[Extraits d'un jeu de données]
----

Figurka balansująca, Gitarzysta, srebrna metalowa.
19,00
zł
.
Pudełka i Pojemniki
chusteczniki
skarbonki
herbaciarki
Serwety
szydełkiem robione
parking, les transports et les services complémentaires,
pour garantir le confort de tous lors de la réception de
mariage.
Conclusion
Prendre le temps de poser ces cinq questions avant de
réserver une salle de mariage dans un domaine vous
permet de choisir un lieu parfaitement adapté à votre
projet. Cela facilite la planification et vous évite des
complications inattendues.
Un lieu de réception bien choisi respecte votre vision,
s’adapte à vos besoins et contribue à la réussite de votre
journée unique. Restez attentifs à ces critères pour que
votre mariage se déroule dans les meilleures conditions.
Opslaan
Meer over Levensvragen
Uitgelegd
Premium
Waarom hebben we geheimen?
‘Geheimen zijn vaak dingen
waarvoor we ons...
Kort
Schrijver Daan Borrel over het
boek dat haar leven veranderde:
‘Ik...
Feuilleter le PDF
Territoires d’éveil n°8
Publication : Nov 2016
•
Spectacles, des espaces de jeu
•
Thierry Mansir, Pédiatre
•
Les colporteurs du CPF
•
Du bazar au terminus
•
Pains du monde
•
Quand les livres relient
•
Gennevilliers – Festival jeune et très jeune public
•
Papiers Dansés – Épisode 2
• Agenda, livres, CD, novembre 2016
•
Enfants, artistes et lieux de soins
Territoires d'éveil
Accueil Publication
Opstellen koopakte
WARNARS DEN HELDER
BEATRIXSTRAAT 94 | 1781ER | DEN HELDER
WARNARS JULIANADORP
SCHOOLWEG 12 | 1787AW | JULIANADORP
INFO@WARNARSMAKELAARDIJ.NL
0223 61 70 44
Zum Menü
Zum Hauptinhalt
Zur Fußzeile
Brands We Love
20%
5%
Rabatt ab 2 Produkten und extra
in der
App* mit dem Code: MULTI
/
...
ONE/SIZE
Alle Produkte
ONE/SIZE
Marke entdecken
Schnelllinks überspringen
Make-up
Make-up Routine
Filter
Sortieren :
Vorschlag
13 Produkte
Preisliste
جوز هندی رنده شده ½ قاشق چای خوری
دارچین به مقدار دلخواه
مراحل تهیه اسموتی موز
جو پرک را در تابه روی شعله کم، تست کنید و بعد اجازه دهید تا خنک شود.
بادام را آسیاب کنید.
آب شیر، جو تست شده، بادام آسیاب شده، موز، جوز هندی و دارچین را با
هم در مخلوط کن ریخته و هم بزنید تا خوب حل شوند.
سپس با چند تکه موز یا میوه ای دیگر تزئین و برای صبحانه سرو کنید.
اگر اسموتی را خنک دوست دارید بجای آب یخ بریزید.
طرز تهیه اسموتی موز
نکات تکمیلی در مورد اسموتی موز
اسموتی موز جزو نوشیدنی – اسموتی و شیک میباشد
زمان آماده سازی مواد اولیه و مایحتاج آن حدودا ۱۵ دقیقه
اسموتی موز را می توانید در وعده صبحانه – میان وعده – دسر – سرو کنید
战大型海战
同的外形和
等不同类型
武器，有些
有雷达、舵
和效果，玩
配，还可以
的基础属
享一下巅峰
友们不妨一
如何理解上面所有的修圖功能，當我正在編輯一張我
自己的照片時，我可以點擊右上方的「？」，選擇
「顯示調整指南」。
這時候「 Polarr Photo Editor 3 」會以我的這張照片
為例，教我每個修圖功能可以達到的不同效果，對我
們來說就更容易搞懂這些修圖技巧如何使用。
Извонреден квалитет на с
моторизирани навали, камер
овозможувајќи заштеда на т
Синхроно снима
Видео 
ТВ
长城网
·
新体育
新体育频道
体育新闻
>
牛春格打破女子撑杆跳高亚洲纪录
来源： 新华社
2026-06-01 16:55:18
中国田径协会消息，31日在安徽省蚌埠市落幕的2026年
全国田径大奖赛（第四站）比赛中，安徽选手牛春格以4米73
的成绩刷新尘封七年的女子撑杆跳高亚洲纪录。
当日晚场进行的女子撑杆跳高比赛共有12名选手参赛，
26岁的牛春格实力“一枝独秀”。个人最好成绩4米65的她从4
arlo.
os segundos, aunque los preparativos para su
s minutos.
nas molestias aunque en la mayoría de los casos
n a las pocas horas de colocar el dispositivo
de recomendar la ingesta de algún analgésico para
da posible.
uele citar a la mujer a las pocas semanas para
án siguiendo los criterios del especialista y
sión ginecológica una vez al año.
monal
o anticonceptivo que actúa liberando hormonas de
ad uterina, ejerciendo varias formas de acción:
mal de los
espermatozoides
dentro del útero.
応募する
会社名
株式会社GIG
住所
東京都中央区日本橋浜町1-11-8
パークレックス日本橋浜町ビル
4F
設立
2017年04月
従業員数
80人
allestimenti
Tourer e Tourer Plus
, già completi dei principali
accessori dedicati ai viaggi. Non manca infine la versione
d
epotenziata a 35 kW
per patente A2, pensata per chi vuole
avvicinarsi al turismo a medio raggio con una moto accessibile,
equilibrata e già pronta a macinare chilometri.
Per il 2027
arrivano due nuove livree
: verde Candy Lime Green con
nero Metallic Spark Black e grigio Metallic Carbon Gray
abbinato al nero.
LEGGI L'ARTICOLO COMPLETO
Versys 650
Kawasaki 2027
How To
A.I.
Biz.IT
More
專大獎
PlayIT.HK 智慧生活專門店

----

Extrayez toutes les lignes des données ci-dessus et reproduisez-les à l'identique.

Figurka balansująca, Gitarzysta, srebrna metalowa.
19,00
zł
.
Pudełka i Pojemniki
chusteczniki
skarbonki
herbaciarki
Serwety
szydełkiem robione
parking, les transports et les services complémentaires,
pour garantir le confort de tous lors de la réception de
mariage.
Conclusion
Prendre le temps de poser ces cinq questions avant de
réserver une salle de mariage dans un domaine vous
permet de choisir un lieu parfaitement adapté à votre
projet. Cela facilite la planification et vous évite des
complications inattendues.
Un lieu de réception bien choisi respecte votre vision,
s’adapte à vos besoins et contribue à la réussite de votre
journée unique. Restez attentifs à ces critères pour que
votre mariage se déroule dans les meilleures conditions.
Opslaan
Meer over Levensvragen
Uitgelegd
Premium
Waarom hebben we geheimen?
‘Geheimen zijn vaak dingen
waarvoor we ons...
Kort
Schrijver Daan Borrel over het
boek dat haar leven veranderde:
‘Ik...
Feuilleter le PDF
Territoires d’éveil n°8
Publication : Nov 2016
•
Spectacles, des espaces de jeu
•
Thierry Mansir, Pédiatre
•
Les colporteurs du CPF
•
Du bazar au terminus
•
Pains du monde
•
Quand les livres relient
•
Gennevilliers – Festival jeune et très jeune public
•
Papiers Dansés – Épisode 2
• Agenda, livres, CD, novembre 2016
•
Enfants, artistes et lieux de soins
Territoires d'éveil
Accueil Publication
Opstellen koopakte
WARNARS DEN HELDER
BEATRIXSTRAAT 94 | 1781ER | DEN HELDER
WARNARS JULIANADORP
SCHOOLWEG 12 | 1787AW | JULIANADORP
INFO@WARNARSMAKELAARDIJ.NL
0223 61 70 44
Zum Menü
Zum Hauptinhalt
Zur Fußzeile
Brands We Love
20%
5%
Rabatt ab 2 Produkten und extra
in der
App* mit dem Code: MULTI
/
...
ONE/SIZE
Alle Produkte
ONE/SIZE
Marke entdecken
Schnelllinks überspringen
Make-up
Make-up Routine
Filter
Sortieren :
Vorschlag
13 Produkte
Preisliste
جوز هندی رنده شده ½ قاشق چای خوری
دارچین به مقدار دلخواه
مراحل تهیه اسموتی موز
جو پرک را در تابه روی شعله کم، تست کنید و بعد اجازه دهید تا خنک شود.
بادام را آسیاب کنید.
آب شیر، جو تست شده، بادام آسیاب شده، موز، جوز هندی و دارچین را با
هم در مخلوط کن ریخته و هم بزنید تا خوب حل شوند.
سپس با چند تکه موز یا میوه ای دیگر تزئین و برای صبحانه سرو کنید.
اگر اسموتی را خنک دوست دارید بجای آب یخ بریزید.
طرز تهیه اسموتی موز
نکات تکمیلی در مورد اسموتی موز
اسموتی موز جزو نوشیدنی – اسموتی و شیک میباشد
زمان آماده سازی مواد اولیه و مایحتاج آن حدودا ۱۵ دقیقه
اسموتی موز را می توانید در وعده صبحانه – میان وعده – دسر – سرو کنید
战大型海战
同的外形和
等不同类型
武器，有些
有雷达、舵
和效果，玩
配，还可以
的基础属
享一下巅峰
友们不妨一
如何理解上面所有的修圖功能，當我正在編輯一張我
自己的照片時，我可以點擊右上方的「？」，選擇
「顯示調整指南」。
這時候「 Polarr Photo Editor 3 」會以我的這張照片
為例，教我每個修圖功能可以達到的不同效果，對我
們來說就更容易搞懂這些修圖技巧如何使用。
Извонреден квалитет на с
моторизирани навали, камер
овозможувајќи заштеда на т
Синхроно снима
Видео 
ТВ
长城网
·
新体育
新体育频道
体育新闻
>
牛春格打破女子撑杆跳高亚洲纪录
来源： 新华社
2026-06-01 16:55:18
中国田径协会消息，31日在安徽省蚌埠市落幕的2026年
全国田径大奖赛（第四站）比赛中，安徽选手牛春格以4米73
的成绩刷新尘封七年的女子撑杆跳高亚洲纪录。
当日晚场进行的女子撑杆跳高比赛共有12名选手参赛，
26岁的牛春格实力“一枝独秀”。个人最好成绩4米65的她从4
arlo.
os segundos, aunque los preparativos para su
s minutos.
nas molestias aunque en la mayoría de los casos
n a las pocas horas de colocar el dispositivo
de recomendar la ingesta de algún analgésico para
da posible.
uele citar a la mujer a las pocas semanas para
án siguiendo los criterios del especialista y
sión ginecológica una vez al año.
monal
o anticonceptivo que actúa liberando hormonas de
ad uterina, ejerciendo varias formas de acción:
mal de los
espermatozoides
dentro del útero.
応募する
会社名
株式会社GIG
住所
東京都中央区日本橋浜町1-11-8
パークレックス日本橋浜町ビル
4F
設立
2017年04月
従業員数
80人
allestimenti
Tourer e Tourer Plus
, già completi dei principali
accessori dedicati ai viaggi. Non manca infine la versione
d
epotenziata a 35 kW
per patente A2, pensata per chi vuole
avvicinarsi al turismo a medio raggio con una moto accessibile,
equilibrata e già pronta a macinare chilometri.
Per il 2027
arrivano due nuove livree
: verde Candy Lime Green con
nero Metallic Spark Black e grigio Metallic Carbon Gray
abbinato al nero.
LEGGI L'ARTICOLO COMPLETO
Versys 650
Kawasaki 2027
How To
A.I.
Biz.IT
More
專大獎
PlayIT.HK 智慧生活專門店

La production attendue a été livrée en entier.